● SET TASKS:
a - Reproduce the article on shotgun clauses word for word, from "In 2007, JEL" up to and including "to Boxer and Yanco.".
b - Carry on the article about the shotgun clause ruling from the point where it stops.

====== SELECTION ======

Shotgun clauses can be very dangerous to your wealth

The BC Court of Appeal has upheld an arbitrator’s finding that triggering a shotgun clause terminated the selling parties’ interest in a joint venture, thereby eliminating their entitlement to an outstanding capital equalization payment.

The Co-Ownership Agreement

In 2007, JEL Investments Ltd. entered into a joint venture with Boxer Capital Corporation and Yanco Management Ltd. JEL held a 50% interest, with the other 50% split between Boxer and Yanco. Boxer and Yanco agreed that JEL would contribute proportionately less equity to the venture up front, due to a lack of available funds at the time. In exchange, any profits would be paid to Boxer and Yanco as capital reductions until the parties’ capital balances became proportionate to their ownership stakes. Profits would not be distributed among the three parties unless and until the venture distributed an “equalization amount” of $765,732 to Boxer and Yanco.

The joint venture agreement (which the parties called a “Co-Ownership Agreement”) also contained a shotgun clause, under which any of the parties could offer to sell their interest in the venture to the other two. Those other two must, in turn, either accept the sale offer within 30 days, or sell their shares to the offeror at the price in the offer.

====== INFORMATION PROVIDED ======

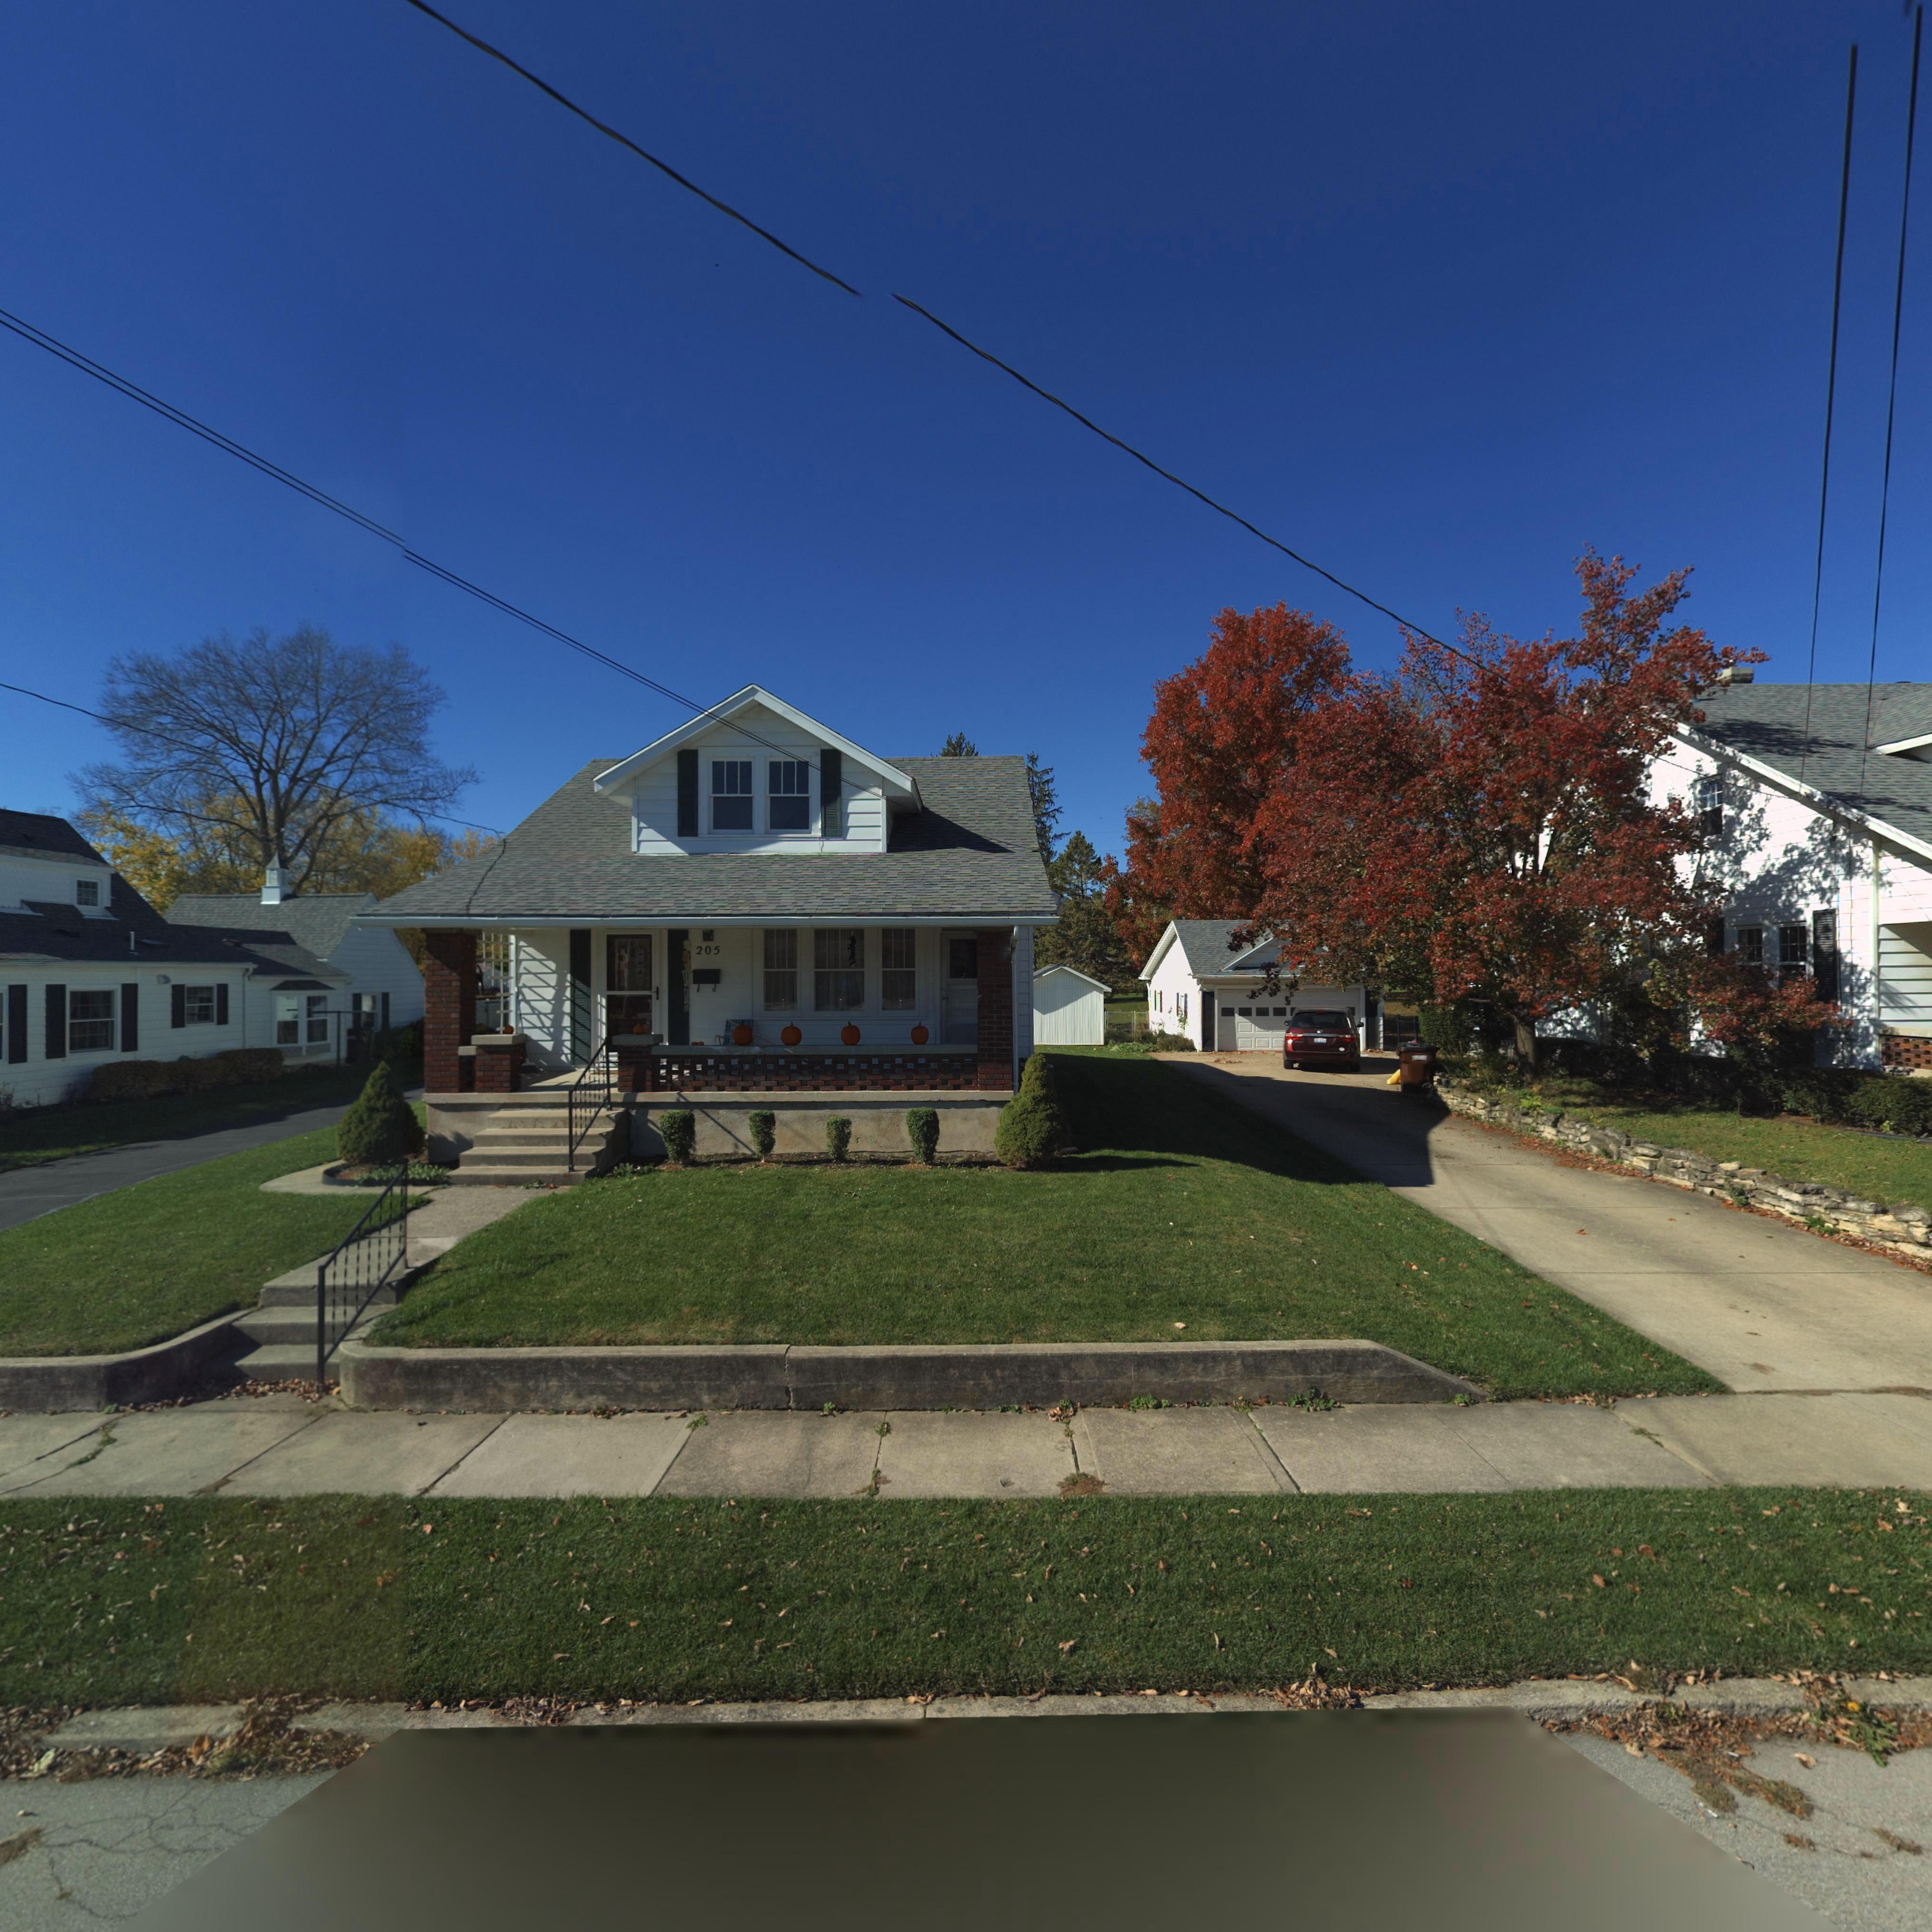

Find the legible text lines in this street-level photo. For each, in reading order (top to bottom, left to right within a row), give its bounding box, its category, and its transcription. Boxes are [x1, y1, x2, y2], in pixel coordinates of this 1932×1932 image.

======

● ANSWERS PER TASK:
a -
In 2007, JEL Investments Ltd. entered into a joint venture with Boxer Capital Corporation and Yanco Management Ltd. JEL held a 50% interest, with the other 50% split between Boxer and Yanco. Boxer and Yanco agreed that JEL would contribute proportionately less equity to the venture up front, due to a lack of available funds at the time. In exchange, any profits would be paid to Boxer and Yanco as capital reductions until the parties’ capital balances became proportionate to their ownership stakes. Profits would not be distributed among the three parties unless and until the venture distributed an “equalization amount” of $765,732 to Boxer and Yanco.

b -
Just such a situation arose in May 2008, when JEL offered to sell its interest for $1.425 million. At this point, none of the equalization capital had yet been paid out. Boxer and Yanco refused the offer, and were thus obliged to sell their 50% share to JEL, giving rise to a disagreement over what exactly was owed. JEL contended it only had to pay the proposed $1.425 million, while Boxer and Yanco claimed they were entitled to receive the equalization amount as well. This disagreement resulted in two arbitrations and two appeals, before finally landing before the BCCA.

The fights begin

At the first arbitration, Arbitrator Braidwood found an implied term in the Co-Ownership Agreement in favour of Boxer and Yanco, and awarded them the sale price plus the equalization amount. On appeal, Justice Goepel held that this finding was an error of law, but stated that the equalization payment would remain in the venture, to be paid out to Boxer and Yanco if and when the venture became profitable.

Boxer and Yanco then brought a motion to recover the equalization amount, which was then referred to arbitration. JEL argued that Boxer and Yanco, having sold their shares, no longer had a continuing interest in the venture. Boxer and Yanco argued that JEL was estopped from making this argument by the decisions of Braidwood and Goepel. Arbitrator Ghikas disagreed, finding that the previous arbitrator and judge had not decided the question that was before him, namely whether Boxer and Yanco still had an interest in the venture entitling them to the equalization amount. He further concluded that the equalization amount became part of JEL’s property when it purchased the shares. As Boxer and Yanco had no continuing interest in the venture, they were not entitled to the equalization amount.

Of course, this arbitral decision was appealed as well, with Justice Abrioux finding that Mr. Ghikas erred in his finding that issue estoppel did not apply to the question before him. Abrioux’s decision was then brought before the BC Court of Appeal.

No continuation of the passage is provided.